My grandmother brought dessert in. Pound cake and blueberries. I licked whipped cream from my fingers. Belly full, I sat back in my chair. My head began to swim. My eyes began to droop.
When the moon rose halfway into the night sky and the stars twinkled, my father squeezed my shoulder.
“Let’s go,” he said.
I nodded and followed him silently up to his bedroom on the second floor, forcing my limbs to move. He closed the door and locked it. I sat on the edge of a slippery armchair. It held the greasy scent of pigskin leather. A four-poster bed sat on the other side of the room, beside a wide window of divided light that looked down onto the dark ravine. I yawned.
My father began to undress. The only light came from a bedside lamp, a cast-iron thing in the shape of a candle flame. Its glow was dim, weak.
I turned my head toward the door. The weight of the surrounding darkness flooded over me. I leaned to one side and slid from the chair onto the floor with a crash. My father knelt beside me.
“Drew?”
I couldn’t see anything. Just blackness.
He slapped my cheeks. Felt my pulse.
“Drew! Open your eyes.”
Open my eyes? I hadn’t realized they were closed. I blinked and saw my father’s floating face. His long nose and sharp angles. He scooped me up and placed me, not back in the chair, but on his bed, propped against the headboard. Slumped in his arms, I got a whiff of Scotch and sweat, very sour, and my heart raced. Why were all his clothes off? His chest was covered in fur. Like a pelt.
“Dad?”
“What?”
“Where’s Siobhan?”
“At home. With your mother. They couldn’t make it up here—”
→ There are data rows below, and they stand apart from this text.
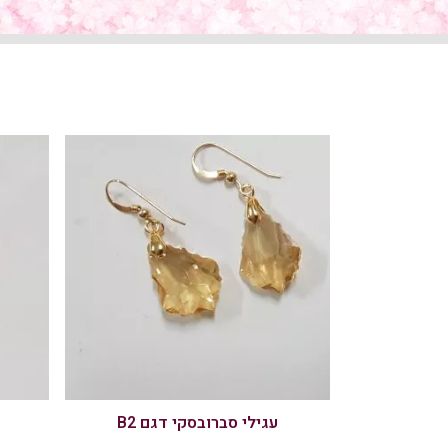
עגילי סברובסקי דגם B2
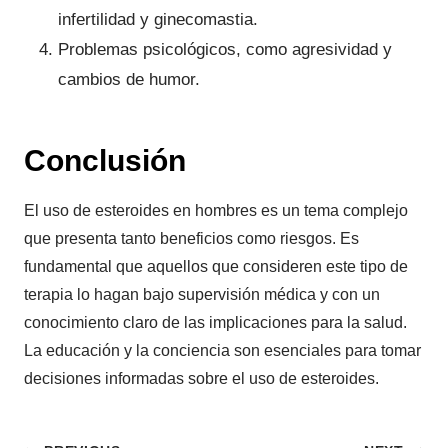
infertilidad y ginecomastia.
Problemas psicológicos, como agresividad y
cambios de humor.
Conclusión
El uso de esteroides en hombres es un tema complejo
que presenta tanto beneficios como riesgos. Es
fundamental que aquellos que consideren este tipo de
terapia lo hagan bajo supervisión médica y con un
conocimiento claro de las implicaciones para la salud.
La educación y la conciencia son esenciales para tomar
decisiones informadas sobre el uso de esteroides.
“No! Tonight. Where’s Siobhan tonight? Is she safe?”
The creases around his eyes were like slot canyons in the desert. Deep. Impenetrable.
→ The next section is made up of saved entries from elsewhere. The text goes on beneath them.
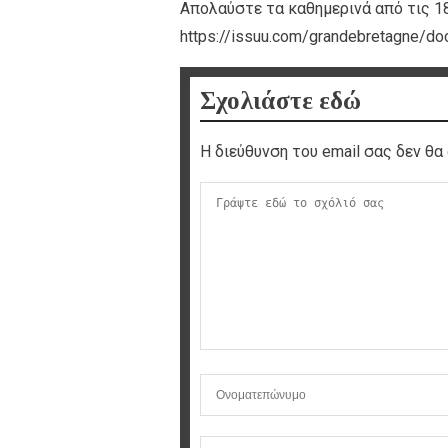
Απολαύστε τα καθημερινά από τις 18.0
https://issuu.com/grandebretagne/do
Σχολιάστε εδώ
Η διεύθυνση του email σας δεν θα 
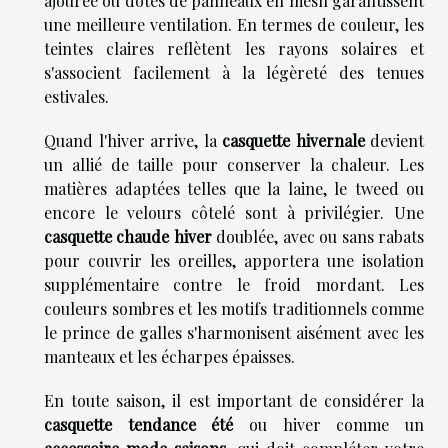
ajourée ou dotés de panneaux en mesh garantissent
une meilleure ventilation. En termes de couleur, les
teintes claires reflètent les rayons solaires et
s'associent facilement à la légèreté des tenues
estivales.
Quand l'hiver arrive, la
casquette hivernale
devient
un allié de taille pour conserver la chaleur. Les
matières adaptées telles que la laine, le tweed ou
encore le velours côtelé sont à privilégier. Une
casquette chaude hiver
doublée, avec ou sans rabats
pour couvrir les oreilles, apportera une isolation
supplémentaire contre le froid mordant. Les
couleurs sombres et les motifs traditionnels comme
le prince de galles s'harmonisent aisément avec les
manteaux et les écharpes épaisses.
En toute saison, il est important de considérer la
casquette tendance été
ou hiver comme un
“Siobhan is safe. Okay? Don’t worry. Just so long as you relax.”
I nodded. The buzzing in my ears began, that soft, chemical calling. A familiar sound. A familiar exiting of my body. A familiar distortion of time and place. My mind sloshed from truth to falsehood. Soon I was not Drew. I was not me.
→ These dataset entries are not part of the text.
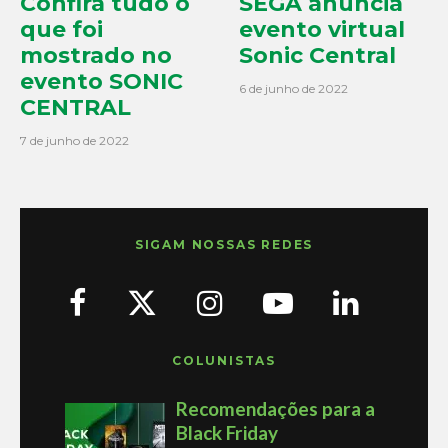
Confira tudo o
SEGA anuncia
que foi
evento virtual
mostrado no
Sonic Central
evento SONIC
6 de junho de 2022
CENTRAL
7 de junho de 2022
SIGAM NOSSAS REDES
COLUNISTAS
Recomendações para a
Black Friday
Soon my clothes were off, too.
Part of me didn’t know why.
But a part of me did.
My father stood and walked to the window. He stared out at the full moon. His hands pressed against the glass, long, shadowy fingers splayed like spider legs stuck in a web of leaded panes.
My head bobbed, drugged and heavy.
Don’t go to sleep. You’ll miss the wolves.
A rattling staccato broke my daze. My eyes widened. The noise originated from my father’s fingers as they quivered and rattled against the glass. The sound grew louder, rhythmic and hypnotic. The muscles in his hands tensed until his palms shook, then his arms. Then his whole body.